Need of Resilience In Nursing Education

    Fostering resilience is essential in educating nurses to care and engage with human beings in creating therapeutic connections. Stressors, including the intimate nature of nursing care and turbulent health care environments, require nursing students to be resilient (Chesser Smyth, 2005). Work related adversities have cumulative negative effects on nursing students' health and psychological well being, exposing them to physical and emotional jeopardy (Stephens, 2012). Nursing students are very quickly catapulted into working in high stress and high risk environments where stress, adversity, and risk are all antecedents of resilience. 

    Resilience enables the student to rebound and is a required quality for success in nursing (Jackson, Firtko, & Edenborough, 2007, Taylor & Reyes, 2012) Nursing education can foster and support nurses to be resilient.Hunter (2012) studied perceptions, satisfaction, and risks in the therapeutic bond within the context of a therapeutic engagement. Resilience is vicarious, acting as a counterbalance in reducing the possibility of traumatization for nurses and patients. Resilience supports reframing of negative events and enhances coping skills (Hernandez, Gangsei, & Engstrom, 2007).

    Protective factors are attributes of resilience and modify how a nursing student copes with risk and stress. Such factors include rebounding, determination, self-efficacy, self esteem, social support, personal control, flexibility, and a sense of humor. The consequences of resilience mean that a nursing student can recover, adjust, personally grow, and thrive in a high-risk environment (Mealer et al. 2012). 

Responsibilities of Nursing Educators for Resilience 

    Nurse educators can prepare nursing students to be resilient in recovering from adversity to develop personal growth. Taylor and Reyes (2012) identified that success fully negotiating nursing studies enhances resilience. Nursing students' perceptions of their ability to solve difficult problems were higher at the beginning of the semester than at the end, thus questioning the effectiveness of resilience development. Mc Alister and Mc Kinnon (2009) describe resilience as a process of adjusting to adversity that can be learned and supported. 

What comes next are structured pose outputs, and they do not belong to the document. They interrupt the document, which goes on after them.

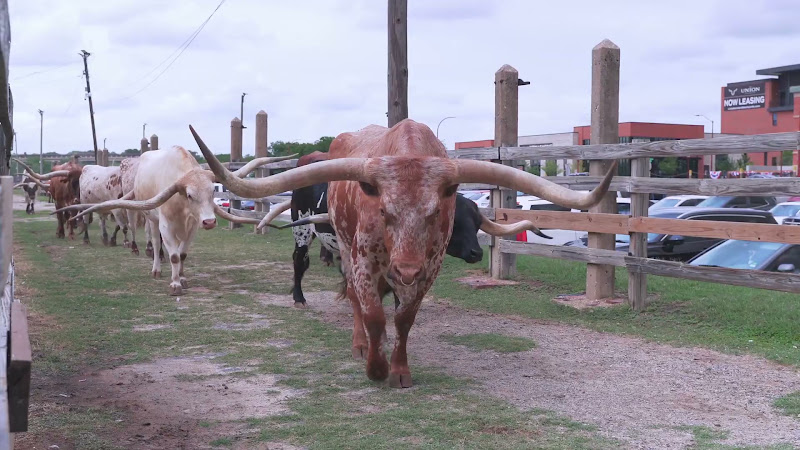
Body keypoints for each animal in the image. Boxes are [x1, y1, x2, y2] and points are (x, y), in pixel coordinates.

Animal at [55, 146, 294, 295]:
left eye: (212, 192)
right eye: (189, 194)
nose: (210, 222)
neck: (182, 206)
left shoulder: (192, 227)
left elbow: (183, 254)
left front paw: (183, 277)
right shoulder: (166, 225)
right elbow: (173, 255)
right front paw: (175, 283)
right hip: (151, 220)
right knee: (155, 243)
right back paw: (156, 269)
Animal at [191, 119, 616, 388]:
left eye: (436, 212)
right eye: (384, 210)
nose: (406, 269)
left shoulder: (429, 268)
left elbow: (403, 319)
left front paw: (399, 369)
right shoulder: (364, 261)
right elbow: (374, 315)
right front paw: (375, 367)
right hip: (317, 236)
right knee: (318, 274)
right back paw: (328, 319)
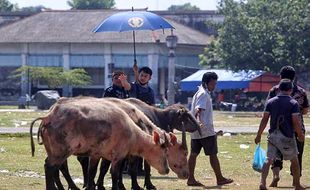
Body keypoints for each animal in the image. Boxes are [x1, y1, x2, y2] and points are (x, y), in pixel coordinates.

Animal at [30, 97, 171, 189]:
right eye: (164, 150)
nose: (167, 169)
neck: (132, 132)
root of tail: (48, 117)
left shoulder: (96, 155)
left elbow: (92, 172)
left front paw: (92, 186)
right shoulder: (118, 156)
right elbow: (115, 175)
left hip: (54, 152)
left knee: (56, 167)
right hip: (61, 152)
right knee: (50, 167)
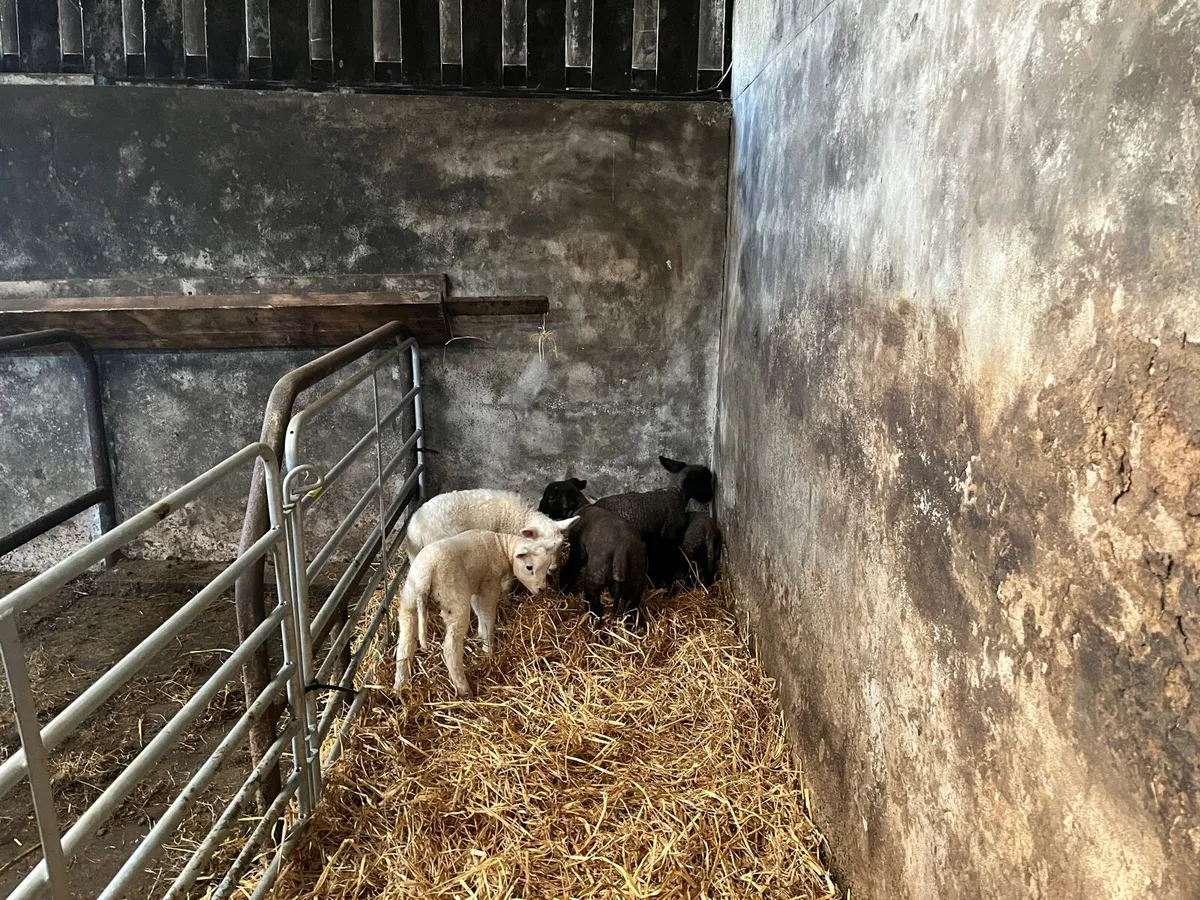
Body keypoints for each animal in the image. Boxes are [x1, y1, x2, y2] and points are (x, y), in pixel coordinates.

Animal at [393, 526, 574, 697]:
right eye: (529, 567)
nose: (542, 589)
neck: (501, 547)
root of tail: (426, 576)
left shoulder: (476, 587)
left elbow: (479, 611)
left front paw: (481, 635)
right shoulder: (489, 585)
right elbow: (487, 615)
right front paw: (488, 648)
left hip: (409, 601)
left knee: (405, 644)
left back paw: (399, 685)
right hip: (454, 601)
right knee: (450, 648)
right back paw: (464, 689)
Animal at [538, 479, 647, 625]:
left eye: (550, 498)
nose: (539, 508)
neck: (581, 508)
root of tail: (622, 551)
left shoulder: (578, 549)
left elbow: (569, 570)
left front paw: (564, 591)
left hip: (595, 576)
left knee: (594, 607)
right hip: (636, 582)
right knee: (631, 610)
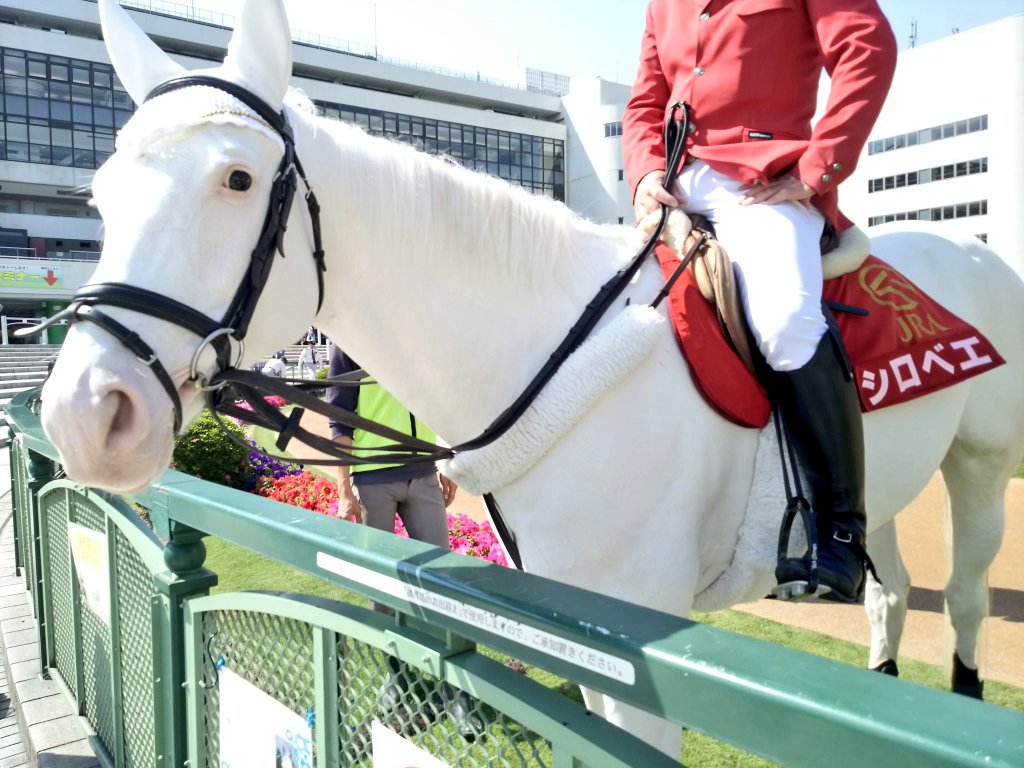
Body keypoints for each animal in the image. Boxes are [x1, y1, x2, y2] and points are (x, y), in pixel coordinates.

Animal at [38, 0, 1024, 756]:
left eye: (238, 179)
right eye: (99, 197)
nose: (85, 414)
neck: (552, 345)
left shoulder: (638, 658)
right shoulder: (583, 640)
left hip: (980, 462)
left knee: (965, 599)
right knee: (889, 594)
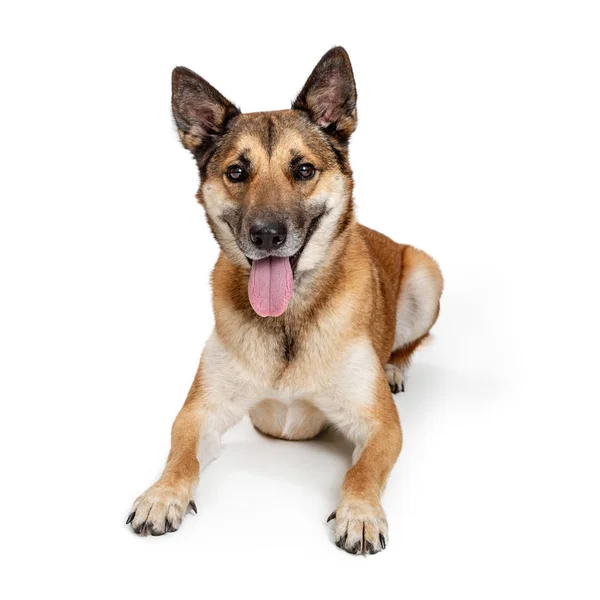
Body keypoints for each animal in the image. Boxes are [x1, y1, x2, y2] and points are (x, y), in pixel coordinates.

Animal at [126, 44, 442, 556]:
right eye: (237, 171)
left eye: (304, 170)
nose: (267, 235)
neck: (288, 320)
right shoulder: (199, 414)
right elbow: (180, 456)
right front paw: (161, 495)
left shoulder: (381, 426)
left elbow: (362, 470)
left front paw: (360, 514)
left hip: (426, 276)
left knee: (408, 344)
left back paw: (394, 367)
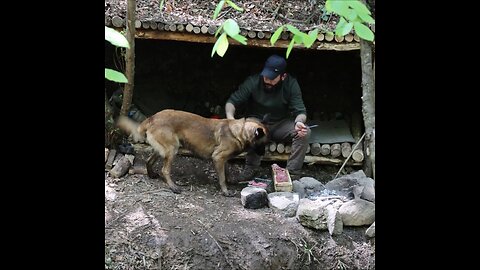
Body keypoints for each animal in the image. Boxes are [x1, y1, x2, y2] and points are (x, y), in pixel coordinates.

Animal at [115, 109, 268, 196]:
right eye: (265, 142)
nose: (263, 153)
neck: (240, 132)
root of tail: (152, 118)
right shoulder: (218, 157)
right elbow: (222, 178)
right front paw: (225, 191)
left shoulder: (223, 159)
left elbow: (226, 173)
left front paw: (230, 182)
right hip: (172, 149)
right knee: (165, 170)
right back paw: (173, 187)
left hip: (162, 149)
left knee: (149, 161)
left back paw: (152, 174)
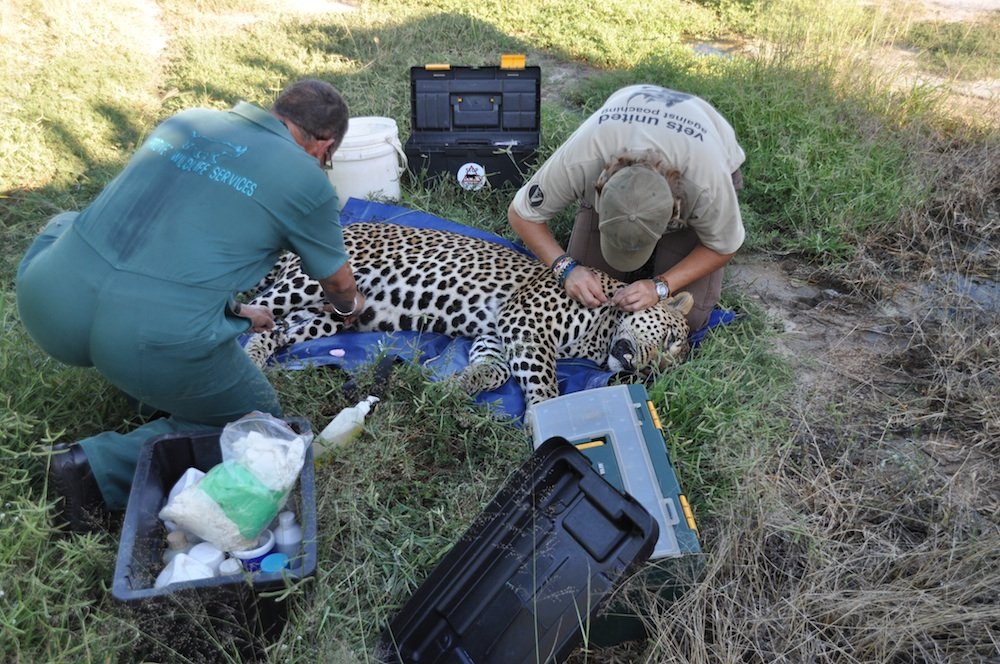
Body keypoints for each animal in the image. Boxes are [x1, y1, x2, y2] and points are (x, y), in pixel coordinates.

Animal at [243, 222, 694, 407]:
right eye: (670, 342)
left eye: (668, 368)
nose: (646, 370)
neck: (598, 339)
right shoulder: (525, 321)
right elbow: (545, 382)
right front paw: (544, 417)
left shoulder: (499, 334)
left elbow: (493, 372)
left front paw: (448, 386)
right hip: (309, 282)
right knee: (252, 311)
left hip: (336, 313)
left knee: (275, 328)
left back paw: (260, 362)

    Hodges, Keeley, and Grier (2005) call for teaching and learning strategies that elicit discovery of personal meaning and effective learning in developing professional resilience among nursing students. Engagement and connection, co-created learning experiences, and freedom to experiment in creating shared professional meaning and values that are essential to resilient professional nurses are encouraged as teaching and learning strategies.

    Experiential learning, creative self-expression, explorations of original thinking, increased assertiveness, enhanced communication, and greater collaboration are key in promoting resilience in nursing (McDonald, Jackson, Wilkes, & Vickers, 2013). Resilience education should focus on the undergraduate program where nursing students learn to build identities and coping strategies, as well as discern and build strengths. Clinical supervisors and facilitators who engage in open genuine dialogue support development of resilience in practice.

Supporting Resilience In Nursing Education

    In supporting resilience, nurse educators must be resilient themselves. Having a healthy work life balance and looking after one's physical, emotional, and spiritual health will create resilience. It is recommended that the resilient behaviors of nurses be identified in order to develop a repertoire of recognizable resilient skills (Hodges, Keeley, & Troya, 2008). This repertoire of resilient skills can serve as a model of resilient behaviors that may create a greater self-awareness of resilience among nursing students. 

    In addition, resilience can be incorporated into professional development processes so that nursing students can develop resilient behaviors early in their nursing career. Encouraging nursing students to use humor and to participate in social activities that are health focused, such as a running group or hosting fun-based team building opportunities, strengthens resilience and fosters the capacity to rebound when faced by adversity.